Rewrite these lines with "common name" changed to "everyday name" wherever it appears, keeping everything else as it is.

>> Start Input for this task

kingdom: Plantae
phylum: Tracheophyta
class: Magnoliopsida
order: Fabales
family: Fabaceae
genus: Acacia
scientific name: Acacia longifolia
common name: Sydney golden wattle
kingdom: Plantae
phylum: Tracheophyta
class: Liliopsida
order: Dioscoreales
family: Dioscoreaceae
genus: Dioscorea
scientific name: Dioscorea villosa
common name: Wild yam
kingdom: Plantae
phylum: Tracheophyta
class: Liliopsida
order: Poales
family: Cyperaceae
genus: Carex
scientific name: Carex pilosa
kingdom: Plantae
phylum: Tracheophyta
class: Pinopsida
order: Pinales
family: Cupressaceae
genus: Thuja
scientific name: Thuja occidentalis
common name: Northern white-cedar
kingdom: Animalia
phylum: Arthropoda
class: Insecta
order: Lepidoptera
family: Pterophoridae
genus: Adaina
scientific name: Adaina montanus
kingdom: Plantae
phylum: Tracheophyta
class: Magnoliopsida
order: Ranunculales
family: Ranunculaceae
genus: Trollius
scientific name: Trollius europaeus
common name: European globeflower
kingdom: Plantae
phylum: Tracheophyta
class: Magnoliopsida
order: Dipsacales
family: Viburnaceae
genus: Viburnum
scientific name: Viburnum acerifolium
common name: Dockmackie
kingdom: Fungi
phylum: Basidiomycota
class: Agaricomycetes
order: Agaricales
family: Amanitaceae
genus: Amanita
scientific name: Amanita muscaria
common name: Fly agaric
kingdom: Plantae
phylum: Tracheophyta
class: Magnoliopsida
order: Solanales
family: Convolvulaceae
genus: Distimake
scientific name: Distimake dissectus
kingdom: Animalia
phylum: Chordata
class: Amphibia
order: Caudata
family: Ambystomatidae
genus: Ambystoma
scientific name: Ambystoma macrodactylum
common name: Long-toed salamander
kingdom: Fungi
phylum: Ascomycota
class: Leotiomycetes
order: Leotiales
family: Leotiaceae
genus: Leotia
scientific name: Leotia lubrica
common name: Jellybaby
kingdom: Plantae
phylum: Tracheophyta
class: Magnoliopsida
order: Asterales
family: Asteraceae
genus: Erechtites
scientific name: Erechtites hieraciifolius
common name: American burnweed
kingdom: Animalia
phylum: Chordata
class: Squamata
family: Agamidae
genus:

>> End Input for this task

**Answer in full**
kingdom: Plantae
phylum: Tracheophyta
class: Magnoliopsida
order: Fabales
family: Fabaceae
genus: Acacia
scientific name: Acacia longifolia
everyday name: Sydney golden wattle
kingdom: Plantae
phylum: Tracheophyta
class: Liliopsida
order: Dioscoreales
family: Dioscoreaceae
genus: Dioscorea
scientific name: Dioscorea villosa
everyday name: Wild yam
kingdom: Plantae
phylum: Tracheophyta
class: Liliopsida
order: Poales
family: Cyperaceae
genus: Carex
scientific name: Carex pilosa
kingdom: Plantae
phylum: Tracheophyta
class: Pinopsida
order: Pinales
family: Cupressaceae
genus: Thuja
scientific name: Thuja occidentalis
everyday name: Northern white-cedar
kingdom: Animalia
phylum: Arthropoda
class: Insecta
order: Lepidoptera
family: Pterophoridae
genus: Adaina
scientific name: Adaina montanus
kingdom: Plantae
phylum: Tracheophyta
class: Magnoliopsida
order: Ranunculales
family: Ranunculaceae
genus: Trollius
scientific name: Trollius europaeus
everyday name: European globeflower
kingdom: Plantae
phylum: Tracheophyta
class: Magnoliopsida
order: Dipsacales
family: Viburnaceae
genus: Viburnum
scientific name: Viburnum acerifolium
everyday name: Dockmackie
kingdom: Fungi
phylum: Basidiomycota
class: Agaricomycetes
order: Agaricales
family: Amanitaceae
genus: Amanita
scientific name: Amanita muscaria
everyday name: Fly agaric
kingdom: Plantae
phylum: Tracheophyta
class: Magnoliopsida
order: Solanales
family: Convolvulaceae
genus: Distimake
scientific name: Distimake dissectus
kingdom: Animalia
phylum: Chordata
class: Amphibia
order: Caudata
family: Ambystomatidae
genus: Ambystoma
scientific name: Ambystoma macrodactylum
everyday name: Long-toed salamander
kingdom: Fungi
phylum: Ascomycota
class: Leotiomycetes
order: Leotiales
family: Leotiaceae
genus: Leotia
scientific name: Leotia lubrica
everyday name: Jellybaby
kingdom: Plantae
phylum: Tracheophyta
class: Magnoliopsida
order: Asterales
family: Asteraceae
genus: Erechtites
scientific name: Erechtites hieraciifolius
everyday name: American burnweed
kingdom: Animalia
phylum: Chordata
class: Squamata
family: Agamidae
genus:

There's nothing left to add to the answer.